* [EXERCISE A] In the passage on the album TM104, on what date was the lead single "1 Time" released?
* [EXERCISE B] From the passage on the album TM104, output the part that opens with the words containing "TM104: The Legend" and closes with "September 24, 2019.".

* [EXTRACT]
TM104: The Legend of the Snowman is the eleventh studio album by American rapper Jeezy. It was released on August 23, 2019, by YJ Music, Inc. & CTE World, under exclusive license to Def Jam Recordings. The album features guest appearances from Meek Mill, Ty Dolla Sign, CeeLo Green, Rick Ross, Gunna, John Legend and Queen Naija, among others.

Background
Shortly after touring for his previous album Pressure, in early 2018 Jeezy announced on social media that he will retire from rap after the release of "TM104" to pursue a career in acting and to focus on his business ventures.

Singles
The album's lead single, "1 Time", was released on July 3, 2019.  The album's second single, "MLK BLVD" featuring Meek Mill, was released to streaming services on August 13, 2019, and was sent to US rhythmic contemporary radio on September 24, 2019.

* [SUPPLIED INFORMATION]

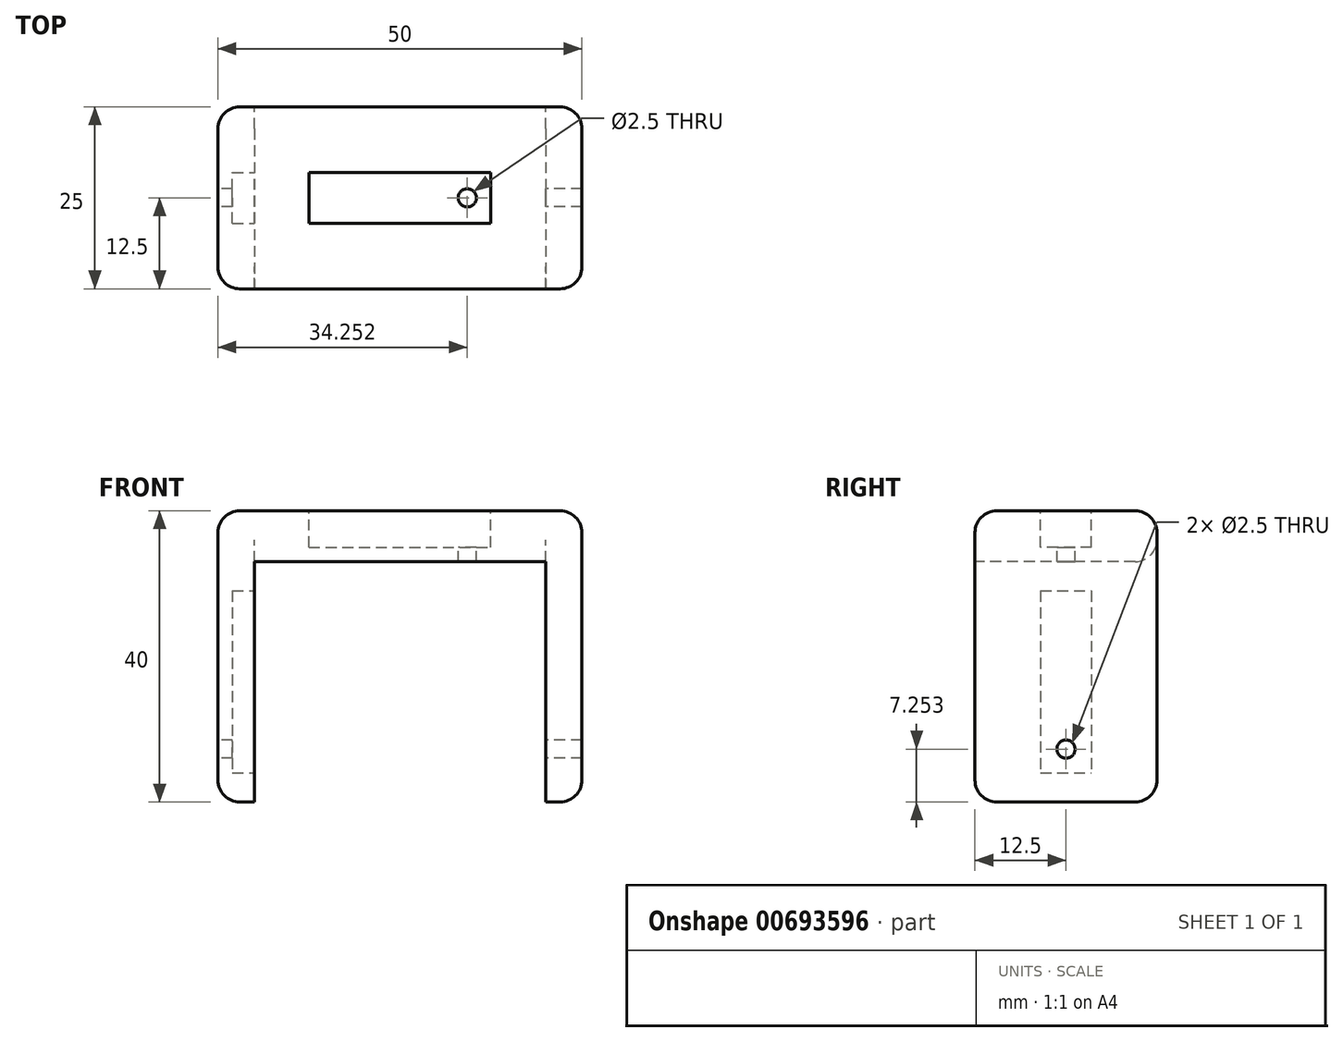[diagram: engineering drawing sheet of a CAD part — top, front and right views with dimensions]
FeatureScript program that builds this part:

* [TASK RESPONSE A] July 3, 2019

* [TASK RESPONSE B]
TM104: The Legend of the Snowman is the eleventh studio album by American rapper Jeezy. It was released on August 23, 2019, by YJ Music, Inc. & CTE World, under exclusive license to Def Jam Recordings. The album features guest appearances from Meek Mill, Ty Dolla Sign, CeeLo Green, Rick Ross, Gunna, John Legend and Queen Naija, among others.

Background
Shortly after touring for his previous album Pressure, in early 2018 Jeezy announced on social media that he will retire from rap after the release of "TM104" to pursue a career in acting and to focus on his business ventures.

Singles
The album's lead single, "1 Time", was released on July 3, 2019.  The album's second single, "MLK BLVD" featuring Meek Mill, was released to streaming services on August 13, 2019, and was sent to US rhythmic contemporary radio on September 24, 2019.